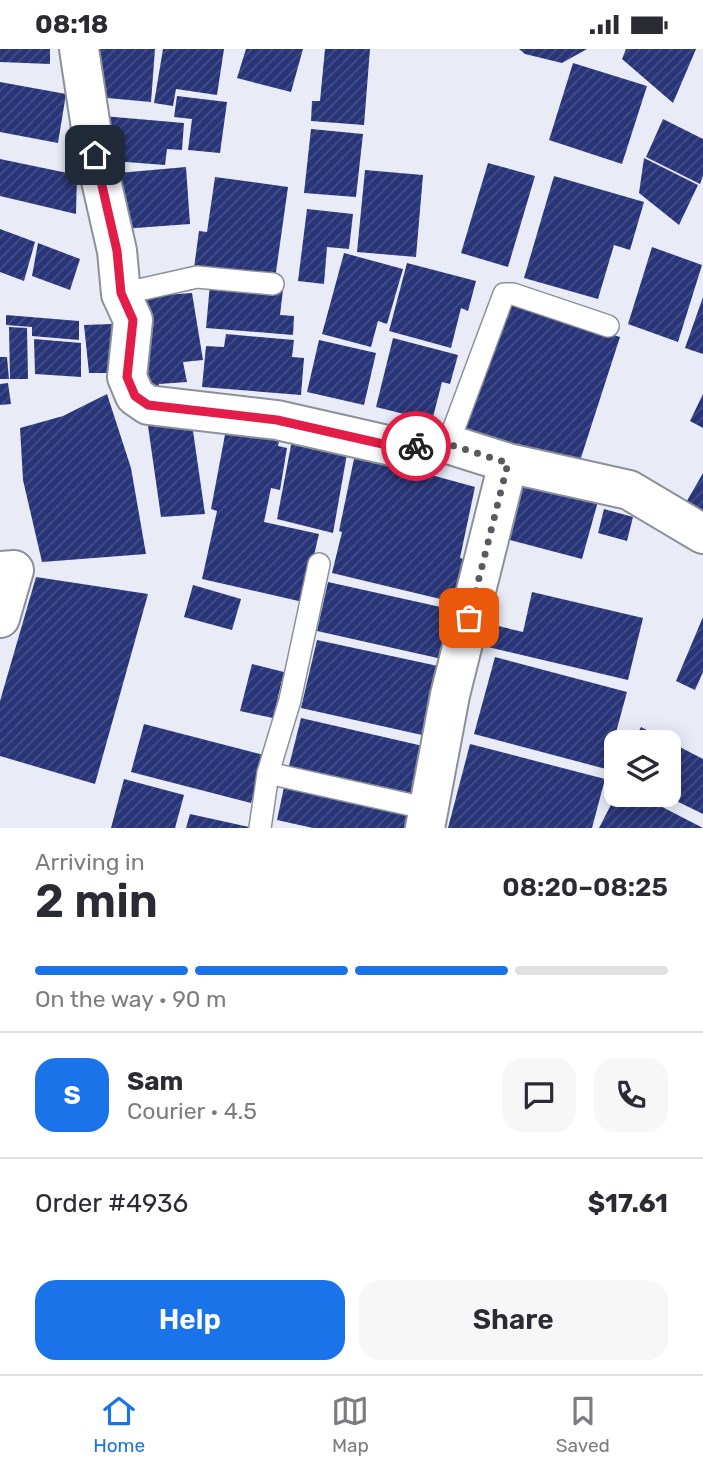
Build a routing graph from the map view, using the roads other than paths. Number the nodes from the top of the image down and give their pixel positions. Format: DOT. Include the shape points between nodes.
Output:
graph roads {
  1 [pos="79,49"];
  2 [pos="273,284"];
  3 [pos="121,293"];
  4 [pos="608,326"];
  5 [pos="448,444"];
  6 [pos="508,463"];
  7 [pos="703,534"];
  8 [pos="319,564"];
  9 [pos="0,572"];
  10 [pos="0,618"];
  11 [pos="268,773"];
  12 [pos="427,818"];
  13 [pos="260,828"];
  1 -- 3 [label="street"];
  2 -- 3 [label="lane" via="197,277"];
  3 -- 5 [label="street" via="133,320 127,377 135,396 148,405 277,420 396,447"];
  4 -- 5 [label="lane" via="504,293"];
  5 -- 6 [label="street"];
  6 -- 7 [label="street" via="629,490"];
  6 -- 12 [label="street" via="450,695"];
  8 -- 11 [label="lane" via="290,700"];
  9 -- 10 [label="street" via="14,569"];
  11 -- 12 [label="lane"];
  11 -- 13 [label="lane"];
}
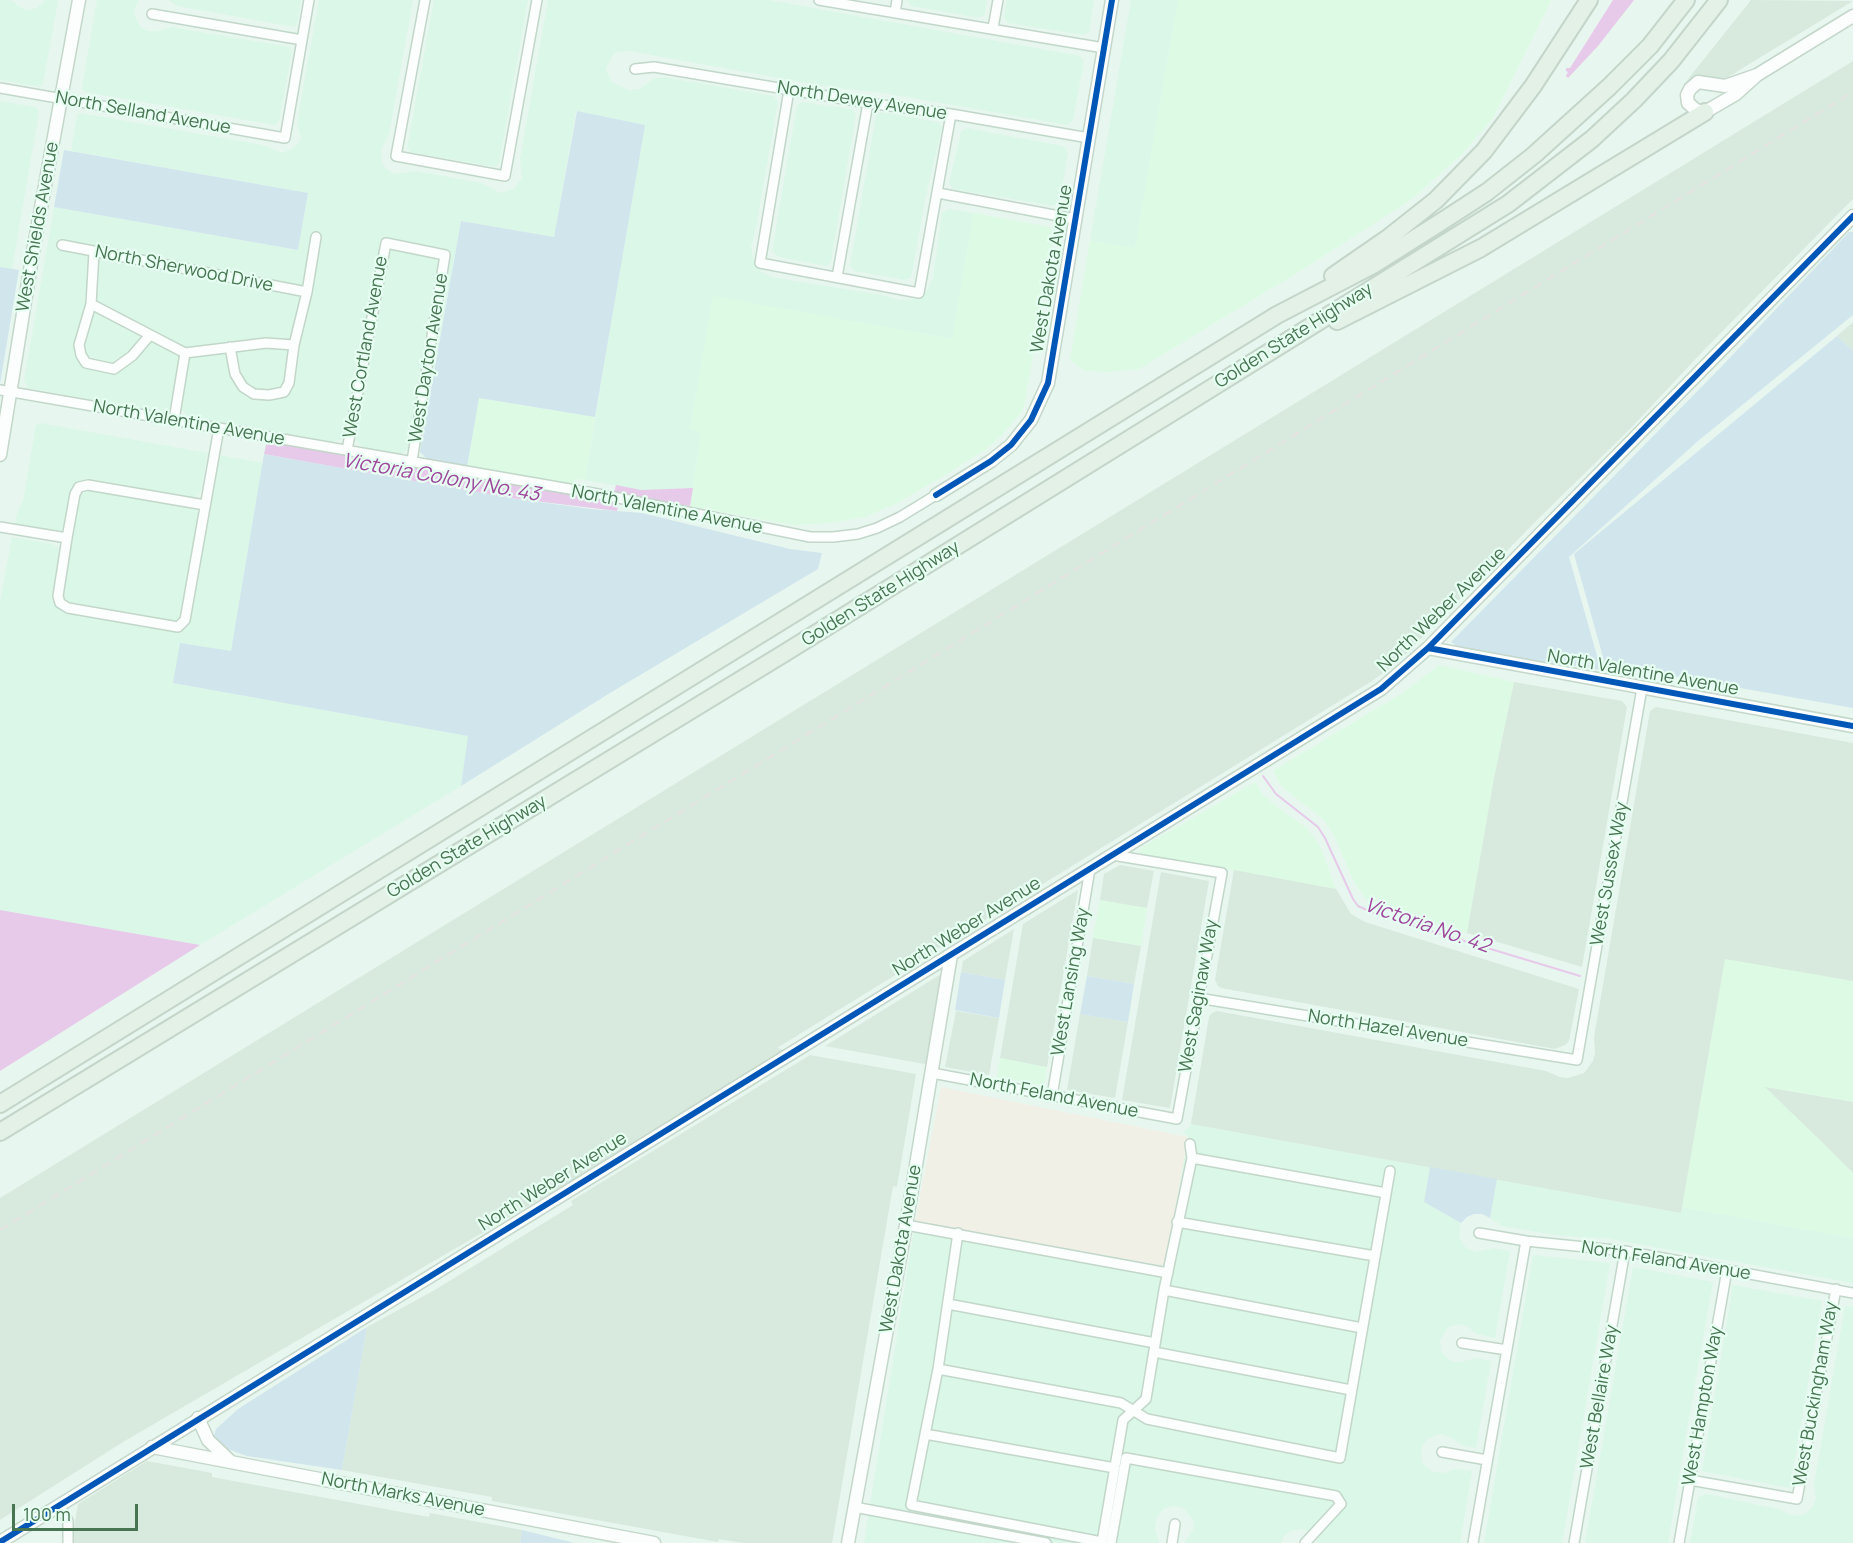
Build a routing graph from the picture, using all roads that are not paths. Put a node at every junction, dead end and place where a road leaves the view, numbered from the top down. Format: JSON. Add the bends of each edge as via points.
{"nodes":[{"id":1,"x":79,"y":0,"type":"edge"},
{"id":2,"x":309,"y":0,"type":"edge"},
{"id":3,"x":425,"y":0,"type":"edge"},
{"id":4,"x":537,"y":0,"type":"edge"},
{"id":5,"x":819,"y":0,"type":"edge"},
{"id":6,"x":897,"y":0,"type":"edge"},
{"id":7,"x":998,"y":0,"type":"edge"},
{"id":8,"x":1112,"y":0,"type":"edge"},
{"id":9,"x":1589,"y":0,"type":"edge"},
{"id":10,"x":1686,"y":0,"type":"edge"},
{"id":11,"x":1719,"y":0,"type":"edge"},
{"id":12,"x":895,"y":13,"type":"junction"},
{"id":13,"x":152,"y":14,"type":"dead end"},
{"id":14,"x":1853,"y":16,"type":"edge"},
{"id":15,"x":993,"y":28,"type":"junction"},
{"id":16,"x":302,"y":40,"type":"junction"},
{"id":17,"x":1104,"y":48,"type":"junction"},
{"id":18,"x":635,"y":69,"type":"dead end"},
{"id":19,"x":1757,"y":75,"type":"junction"},
{"id":20,"x":0,"y":88,"type":"edge"},
{"id":21,"x":789,"y":90,"type":"junction"},
{"id":22,"x":61,"y":99,"type":"junction"},
{"id":23,"x":868,"y":103,"type":"junction"},
{"id":24,"x":1705,"y":112,"type":"junction"},
{"id":25,"x":951,"y":114,"type":"junction"},
{"id":26,"x":1089,"y":138,"type":"junction"},
{"id":27,"x":938,"y":193,"type":"junction"},
{"id":28,"x":1853,"y":216,"type":"edge"},
{"id":29,"x":1075,"y":219,"type":"junction"},
{"id":30,"x":316,"y":237,"type":"dead end"},
{"id":31,"x":386,"y":243,"type":"joint"},
{"id":32,"x":62,"y":245,"type":"dead end"},
{"id":33,"x":94,"y":252,"type":"junction"},
{"id":34,"x":837,"y":277,"type":"junction"},
{"id":35,"x":307,"y":291,"type":"junction"},
{"id":36,"x":91,"y":304,"type":"junction"},
{"id":37,"x":1277,"y":315,"type":"junction"},
{"id":38,"x":150,"y":335,"type":"junction"},
{"id":39,"x":294,"y":345,"type":"junction"},
{"id":40,"x":230,"y":347,"type":"junction"},
{"id":41,"x":1273,"y":349,"type":"junction"},
{"id":42,"x":185,"y":353,"type":"junction"},
{"id":43,"x":5,"y":391,"type":"edge"},
{"id":44,"x":174,"y":420,"type":"junction"},
{"id":45,"x":219,"y":428,"type":"junction"},
{"id":46,"x":347,"y":450,"type":"junction"},
{"id":47,"x":0,"y":455,"type":"edge"},
{"id":48,"x":412,"y":461,"type":"junction"},
{"id":49,"x":936,"y":495,"type":"joint"},
{"id":50,"x":205,"y":505,"type":"junction"},
{"id":51,"x":0,"y":527,"type":"edge"},
{"id":52,"x":67,"y":538,"type":"junction"},
{"id":53,"x":1428,"y":648,"type":"junction"},
{"id":54,"x":1642,"y":688,"type":"junction"},
{"id":55,"x":1853,"y":726,"type":"edge"},
{"id":56,"x":1112,"y":855,"type":"junction"},
{"id":57,"x":1090,"y":869,"type":"junction"},
{"id":58,"x":951,"y":955,"type":"junction"},
{"id":59,"x":1198,"y":998,"type":"junction"},
{"id":60,"x":1577,"y":1060,"type":"joint"},
{"id":61,"x":932,"y":1073,"type":"junction"},
{"id":62,"x":1052,"y":1096,"type":"junction"},
{"id":63,"x":0,"y":1104,"type":"edge"},
{"id":64,"x":1177,"y":1119,"type":"joint"},
{"id":65,"x":0,"y":1132,"type":"edge"},
{"id":66,"x":1190,"y":1144,"type":"dead end"},
{"id":67,"x":1192,"y":1158,"type":"junction"},
{"id":68,"x":1390,"y":1171,"type":"dead end"},
{"id":69,"x":1386,"y":1193,"type":"junction"},
{"id":70,"x":1178,"y":1222,"type":"junction"},
{"id":71,"x":906,"y":1225,"type":"junction"},
{"id":72,"x":958,"y":1233,"type":"junction"},
{"id":73,"x":1479,"y":1233,"type":"dead end"},
{"id":74,"x":1526,"y":1241,"type":"junction"},
{"id":75,"x":1625,"y":1251,"type":"junction"},
{"id":76,"x":1375,"y":1256,"type":"junction"},
{"id":77,"x":1727,"y":1270,"type":"junction"},
{"id":78,"x":1168,"y":1273,"type":"junction"},
{"id":79,"x":1836,"y":1289,"type":"junction"},
{"id":80,"x":1164,"y":1290,"type":"junction"},
{"id":81,"x":1853,"y":1293,"type":"edge"},
{"id":82,"x":948,"y":1304,"type":"junction"},
{"id":83,"x":1362,"y":1328,"type":"junction"},
{"id":84,"x":1462,"y":1343,"type":"dead end"},
{"id":85,"x":1154,"y":1347,"type":"junction"},
{"id":86,"x":1507,"y":1350,"type":"junction"},
{"id":87,"x":938,"y":1369,"type":"junction"},
{"id":88,"x":1352,"y":1390,"type":"junction"},
{"id":89,"x":1134,"y":1412,"type":"junction"},
{"id":90,"x":198,"y":1418,"type":"junction"},
{"id":91,"x":925,"y":1434,"type":"junction"},
{"id":92,"x":153,"y":1447,"type":"junction"},
{"id":93,"x":1442,"y":1452,"type":"dead end"},
{"id":94,"x":1487,"y":1460,"type":"junction"},
{"id":95,"x":231,"y":1462,"type":"junction"},
{"id":96,"x":1115,"y":1468,"type":"junction"},
{"id":97,"x":1690,"y":1480,"type":"junction"},
{"id":98,"x":59,"y":1505,"type":"junction"},
{"id":99,"x":854,"y":1508,"type":"junction"},
{"id":100,"x":1175,"y":1524,"type":"dead end"},
{"id":101,"x":0,"y":1542,"type":"edge"},
{"id":102,"x":68,"y":1543,"type":"edge"},
{"id":103,"x":654,"y":1543,"type":"edge"},
{"id":104,"x":848,"y":1543,"type":"edge"},
{"id":105,"x":1046,"y":1543,"type":"edge"},
{"id":106,"x":1111,"y":1543,"type":"edge"},
{"id":107,"x":1172,"y":1543,"type":"edge"},
{"id":108,"x":1305,"y":1543,"type":"edge"},
{"id":109,"x":1473,"y":1543,"type":"edge"},
{"id":110,"x":1574,"y":1543,"type":"edge"},
{"id":111,"x":1679,"y":1543,"type":"edge"}],
"edges":[{"from":1,"to":22,"type":"main road","name":"West Shields Avenue"},
{"from":2,"to":16,"type":"street"},
{"from":3,"to":4,"type":"street","via":[[396,156],[505,176]]},
{"from":5,"to":12,"type":"street"},
{"from":6,"to":12,"type":"street"},
{"from":7,"to":15,"type":"street"},
{"from":8,"to":17,"type":"main road","name":"West Dakota Avenue"},
{"from":9,"to":37,"type":"highway","via":[[1533,86],[1461,176],[1396,232]]},
{"from":10,"to":37,"type":"highway","name":"Golden State Highway","via":[[1650,46],[1609,87],[1487,192],[1373,265]]},
{"from":11,"to":41,"type":"highway","name":"Golden State Highway","via":[[1634,100],[1552,172],[1499,210]]},
{"from":12,"to":15,"type":"street"},
{"from":13,"to":16,"type":"street"},
{"from":14,"to":19,"type":"main road"},
{"from":15,"to":17,"type":"street"},
{"from":16,"to":22,"type":"street","name":"North Selland Avenue","via":[[285,138]]},
{"from":17,"to":26,"type":"main road","name":"West Dakota Avenue"},
{"from":18,"to":21,"type":"street","name":"North Dewey Avenue","via":[[654,67]]},
{"from":19,"to":24,"type":"main road","via":[[1736,94]]},
{"from":19,"to":24,"type":"main road","via":[[1725,86],[1695,83],[1688,92],[1688,102]]},
{"from":20,"to":22,"type":"street","name":"North Selland Avenue"},
{"from":21,"to":23,"type":"street","name":"North Dewey Avenue"},
{"from":21,"to":34,"type":"street","via":[[760,262]]},
{"from":22,"to":43,"type":"main road","name":"West Shields Avenue"},
{"from":23,"to":25,"type":"street","name":"North Dewey Avenue"},
{"from":23,"to":34,"type":"street"},
{"from":24,"to":41,"type":"highway","via":[[1481,248]]},
{"from":25,"to":26,"type":"street","name":"North Dewey Avenue"},
{"from":25,"to":27,"type":"street"},
{"from":26,"to":29,"type":"main road","name":"West Dakota Avenue"},
{"from":27,"to":29,"type":"street"},
{"from":27,"to":34,"type":"street","via":[[919,293]]},
{"from":28,"to":53,"type":"main road","name":"North Weber Avenue"},
{"from":29,"to":49,"type":"main road","name":"West Dakota Avenue","via":[[1048,383],[1039,404],[1011,445]]},
{"from":30,"to":35,"type":"street"},
{"from":31,"to":46,"type":"street","name":"West Cortland Avenue"},
{"from":31,"to":48,"type":"street","name":"West Dayton Avenue","via":[[445,255]]},
{"from":32,"to":33,"type":"street","name":"North Sherwood Drive"},
{"from":33,"to":35,"type":"street","name":"North Sherwood Drive"},
{"from":33,"to":36,"type":"street"},
{"from":35,"to":39,"type":"street"},
{"from":36,"to":38,"type":"street"},
{"from":36,"to":38,"type":"street","via":[[79,345],[86,363],[114,369]]},
{"from":37,"to":63,"type":"highway","name":"Golden State Highway"},
{"from":38,"to":42,"type":"street"},
{"from":39,"to":40,"type":"street"},
{"from":39,"to":40,"type":"street","via":[[289,383],[284,392],[268,395],[254,394],[243,387],[235,374]]},
{"from":40,"to":42,"type":"street"},
{"from":41,"to":65,"type":"highway","name":"Golden State Highway","via":[[773,661]]},
{"from":42,"to":44,"type":"street"},
{"from":43,"to":44,"type":"street","name":"North Valentine Avenue"},
{"from":43,"to":47,"type":"main road","name":"West Shields Avenue"},
{"from":44,"to":45,"type":"street","name":"North Valentine Avenue"},
{"from":45,"to":46,"type":"street","name":"North Valentine Avenue"},
{"from":45,"to":50,"type":"street"},
{"from":46,"to":48,"type":"street","name":"North Valentine Avenue"},
{"from":48,"to":49,"type":"street","name":"North Valentine Avenue","via":[[810,537],[858,534],[878,528]]},
{"from":50,"to":52,"type":"street","via":[[88,485],[79,487]]},
{"from":50,"to":52,"type":"street","via":[[185,620],[178,627],[68,608],[60,603]]},
{"from":51,"to":52,"type":"street"},
{"from":53,"to":54,"type":"main road","name":"North Valentine Avenue"},
{"from":53,"to":56,"type":"main road","name":"North Weber Avenue","via":[[1363,701]]},
{"from":54,"to":55,"type":"main road","name":"North Valentine Avenue"},
{"from":54,"to":60,"type":"street","name":"West Sussex Way"},
{"from":56,"to":57,"type":"main road","name":"North Weber Avenue"},
{"from":56,"to":59,"type":"street","name":"West Saginaw Way","via":[[1222,873]]},
{"from":57,"to":58,"type":"main road","name":"North Weber Avenue"},
{"from":57,"to":62,"type":"street","name":"West Lansing Way"},
{"from":58,"to":61,"type":"main road","name":"West Dakota Avenue"},
{"from":58,"to":90,"type":"main road","name":"North Weber Avenue"},
{"from":59,"to":60,"type":"street","name":"North Hazel Avenue"},
{"from":59,"to":64,"type":"street","name":"West Saginaw Way"},
{"from":61,"to":62,"type":"street","name":"North Feland Avenue"},
{"from":61,"to":71,"type":"main road","name":"West Dakota Avenue"},
{"from":62,"to":64,"type":"street","name":"North Feland Avenue"},
{"from":66,"to":67,"type":"street"},
{"from":67,"to":69,"type":"street"},
{"from":67,"to":70,"type":"street"},
{"from":68,"to":69,"type":"street"},
{"from":69,"to":76,"type":"street"},
{"from":70,"to":76,"type":"street"},
{"from":70,"to":78,"type":"street"},
{"from":71,"to":72,"type":"street"},
{"from":71,"to":99,"type":"main road","name":"West Dakota Avenue"},
{"from":72,"to":78,"type":"street"},
{"from":72,"to":82,"type":"street"},
{"from":73,"to":74,"type":"street","name":"North Feland Avenue"},
{"from":74,"to":75,"type":"street","name":"North Feland Avenue"},
{"from":74,"to":86,"type":"street"},
{"from":75,"to":77,"type":"street","name":"North Feland Avenue"},
{"from":75,"to":110,"type":"street","name":"West Bellaire Way"},
{"from":76,"to":83,"type":"street"},
{"from":77,"to":79,"type":"street","name":"North Feland Avenue"},
{"from":77,"to":97,"type":"street","name":"West Hampton Way"},
{"from":78,"to":80,"type":"street"},
{"from":79,"to":81,"type":"street","name":"North Feland Avenue"},
{"from":79,"to":97,"type":"street","name":"West Buckingham Way","via":[[1797,1499]]},
{"from":80,"to":83,"type":"street"},
{"from":80,"to":85,"type":"street"},
{"from":82,"to":85,"type":"street"},
{"from":82,"to":87,"type":"street"},
{"from":83,"to":88,"type":"street"},
{"from":84,"to":86,"type":"street"},
{"from":85,"to":88,"type":"street"},
{"from":85,"to":89,"type":"street","via":[[1146,1399]]},
{"from":86,"to":94,"type":"street"},
{"from":87,"to":89,"type":"street","via":[[1121,1403]]},
{"from":87,"to":91,"type":"street"},
{"from":88,"to":89,"type":"street","via":[[1340,1458],[1148,1419]]},
{"from":89,"to":96,"type":"street","via":[[1123,1420]]},
{"from":90,"to":92,"type":"main road","name":"North Weber Avenue"},
{"from":90,"to":95,"type":"main road","via":[[208,1440]]},
{"from":91,"to":96,"type":"street"},
{"from":91,"to":96,"type":"street","via":[[910,1505],[1102,1542]]},
{"from":92,"to":95,"type":"main road","name":"North Marks Avenue"},
{"from":92,"to":98,"type":"main road","name":"North Weber Avenue"},
{"from":93,"to":94,"type":"street"},
{"from":94,"to":109,"type":"street"},
{"from":95,"to":103,"type":"main road","name":"North Marks Avenue"},
{"from":97,"to":111,"type":"street","name":"West Hampton Way"},
{"from":98,"to":101,"type":"main road","name":"North Weber Avenue"},
{"from":98,"to":102,"type":"street","via":[[68,1521]]},
{"from":99,"to":104,"type":"main road","name":"West Dakota Avenue"},
{"from":99,"to":105,"type":"street"},
{"from":100,"to":107,"type":"street"},
{"from":106,"to":108,"type":"street","via":[[1126,1458],[1336,1496],[1341,1504]]}]}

....

**REQUIRED WORK**
Every line in the data above that contains "Saginaw" needs to be copied.

**RESPONSE TO THIS EXERCISE**
{"from":56,"to":59,"type":"street","name":"West Saginaw Way","via":[[1222,873]]},
{"from":59,"to":64,"type":"street","name":"West Saginaw Way"},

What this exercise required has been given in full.